Thanks Tim. I'd like to take a few minutes today discussing our top priorities for 2024 that frame our strategy for growing our market share in the quarters and years ahead. The first priority is continuing to integrate more AI and machine learning into our platform to deliver a better experience for our customers. We had a strong year of incorporating premium AI products into our platform in 2023 that have been delivering on customer happiness, as they continue to see better results and a more efficient user experience. This point can't be overstated, as customers of DSPs look for platforms that are easy to use, hit their KPIs, and are supported by someone that only serves their interest. On that note, in 2023, we rolled out two key initiatives that further leverage the power of AI to make our platform better and easier to use for customers. The first is our AI Bid Optimizer offering, and the second is our Viant Data platform. I'd like to elaborate further on both, specifically how we're leveraging AI and machine learning to make improvements to our customers' experience by getting them more return on their ad dollars. At the same time, these products are priced to help drive our revenue, while saving money for our customers. We launched our AI powered Bid Optimizer in Q2 of 2023 and we've seen strong adoption from our customer base. We've seen incredible adoption with this product because it has helped our customers achieve 35% average savings from a CPM standpoint. Bid Optimizer leverages AI to find the best pricing on publisher ad inventory, while also driving higher win rates for customers and ad options. We believe that passing this efficiency and cost savings along to our customer, all -- not only increases their return on…

Larry Madden

Analyst

Thank you, Chris. Before I begin, I'd like to remind everyone that we have posted a presentation to our Investor Relations' website that includes supplemental financial information to accompany today's call. As Tim discussed, we had a strong fourth quarter, which capped a year of accelerating growth for Viant. I'll provide a high-level update on the full year before getting into the detailed fourth quarter results. For the full year 2023, revenue totaled $222.9 million, an increase of 13% over 2022. Contribution ex-TAC was up 15% over last year, totaling $143.4 million. Non-GAAP operating expenses totaled $114.3 million in 2023, a decrease of over 13% over 2022. And adjusted EBITDA totaled $29.1 million in 2023, up over $35 million on a year-over-year basis. Our strong results this year were a function of both our ability to deliver a comprehensive platform, perfectly tailored to meet the needs of advertisers in this ever-changing landscape, as well as a stable macro environment. As the year unfolded, we saw a consistent acceleration in growth rates, as we continue to execute and gain market share. Notably, our year-over-year contribution ex-TAC growth rates showed remarkable progress quarter-by-quarter in 2023, starting at 2% growth in Q1 and 6% growth in Q2 and increasing to an impressive 22% growth in Q3 and 28% growth in Q4. In 2023, we remain focused on providing the performance and support that our mid-market clients require and they responded by scaling their advertising budgets on our platform. Our ability to deliver high-performing campaigns, while enabling best-in-class attribution and reporting is particularly vital in an environment, where advertising budgets are under increased scrutiny. Specifically in the mid-market, where ad dollars must work harder, our platform's ability to track return on ad spend in real-time allows for continual campaign adjustments, so that our customers'…

Tim Vanderhook

Analyst

Thanks Larry. In summary, we are really pleased with the progress we made in 2023, and we wouldn't be where we are without the hard work of our employees and the relationships we've built with our partners and customers. We have many irons in the fire, and we're excited about the opportunities ahead for Viant, as we roll out more offerings in our AI product suite and continue to capitalize on the mindset change of advertisers, amid the deprecation of cookies. We are confident in our ability to execute on our targets, as we did consistently in 2023, and we look forward to continuing our momentum in the year ahead. I'd like to hand it back to the operator to open the line for questions.

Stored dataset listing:
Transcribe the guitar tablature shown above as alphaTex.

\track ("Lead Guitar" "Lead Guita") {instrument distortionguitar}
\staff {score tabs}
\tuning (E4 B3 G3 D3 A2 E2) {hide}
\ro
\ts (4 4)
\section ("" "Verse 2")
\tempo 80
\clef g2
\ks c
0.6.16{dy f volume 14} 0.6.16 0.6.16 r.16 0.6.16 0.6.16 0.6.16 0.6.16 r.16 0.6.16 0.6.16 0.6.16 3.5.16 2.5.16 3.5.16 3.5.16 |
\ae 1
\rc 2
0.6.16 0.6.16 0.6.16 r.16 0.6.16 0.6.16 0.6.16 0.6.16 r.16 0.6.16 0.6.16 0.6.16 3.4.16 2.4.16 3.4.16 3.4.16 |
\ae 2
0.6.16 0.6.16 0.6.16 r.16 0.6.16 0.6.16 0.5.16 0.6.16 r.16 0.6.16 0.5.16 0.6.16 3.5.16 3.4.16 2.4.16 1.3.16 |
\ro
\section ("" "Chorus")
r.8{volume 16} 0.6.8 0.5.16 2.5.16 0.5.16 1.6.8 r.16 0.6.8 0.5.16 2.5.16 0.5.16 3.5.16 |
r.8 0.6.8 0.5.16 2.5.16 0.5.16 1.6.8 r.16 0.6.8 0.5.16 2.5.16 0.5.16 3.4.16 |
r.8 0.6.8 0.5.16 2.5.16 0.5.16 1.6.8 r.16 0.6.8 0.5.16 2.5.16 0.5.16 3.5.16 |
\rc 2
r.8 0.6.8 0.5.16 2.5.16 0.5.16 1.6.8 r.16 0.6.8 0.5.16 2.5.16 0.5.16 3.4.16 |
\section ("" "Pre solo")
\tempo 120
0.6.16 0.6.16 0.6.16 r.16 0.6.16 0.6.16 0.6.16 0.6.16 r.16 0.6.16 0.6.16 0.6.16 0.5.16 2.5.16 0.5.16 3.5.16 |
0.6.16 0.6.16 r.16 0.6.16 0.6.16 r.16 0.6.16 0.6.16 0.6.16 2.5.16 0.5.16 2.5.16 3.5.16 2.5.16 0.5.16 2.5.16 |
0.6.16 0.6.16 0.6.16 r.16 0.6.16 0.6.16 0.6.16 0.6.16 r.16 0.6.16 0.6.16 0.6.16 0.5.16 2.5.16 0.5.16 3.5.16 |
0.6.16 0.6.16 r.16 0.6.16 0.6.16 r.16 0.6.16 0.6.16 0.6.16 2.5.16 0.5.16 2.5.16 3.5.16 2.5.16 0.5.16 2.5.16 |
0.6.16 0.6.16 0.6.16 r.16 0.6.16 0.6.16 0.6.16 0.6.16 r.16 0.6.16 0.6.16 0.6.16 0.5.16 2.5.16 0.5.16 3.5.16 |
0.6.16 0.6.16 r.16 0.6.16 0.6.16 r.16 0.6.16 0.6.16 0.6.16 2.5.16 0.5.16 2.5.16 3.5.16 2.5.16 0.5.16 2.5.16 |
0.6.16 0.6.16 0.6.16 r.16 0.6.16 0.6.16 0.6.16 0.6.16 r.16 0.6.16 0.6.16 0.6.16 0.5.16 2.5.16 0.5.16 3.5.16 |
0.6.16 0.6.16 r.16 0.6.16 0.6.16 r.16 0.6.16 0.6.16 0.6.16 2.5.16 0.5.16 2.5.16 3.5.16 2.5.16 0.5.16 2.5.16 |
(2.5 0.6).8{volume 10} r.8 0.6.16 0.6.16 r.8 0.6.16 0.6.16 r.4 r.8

# TASK DETAILS
Go on with the earnings call excerpt, starting right after its final sentence. The listing stands apart from the earnings call excerpt as separate material.

# ANSWER TO THIS TASK
Operator

Operator

Thank you, Tim. We will now move to taking your questions. [Operator Instructions] And our first question comes from Laura Martin with Needham.

Laura Martin

Analyst

Hi there guys. Great numbers. Congratulations.

Tim Vanderhook

Analyst

Thanks Laura.

Chris Vanderhook

Analyst

Thank you.

Laura Martin

Analyst

Great. So, I want to first focus, in your prepared remarks, Tim, you talked about the competitive advantage of your Household ID compared to cookies, but could you please remind us how that -- how your Household ID is compared to the privacy sandbox by Google and UID 2.0 by Trade Desk. Remind us why yours is better than those two?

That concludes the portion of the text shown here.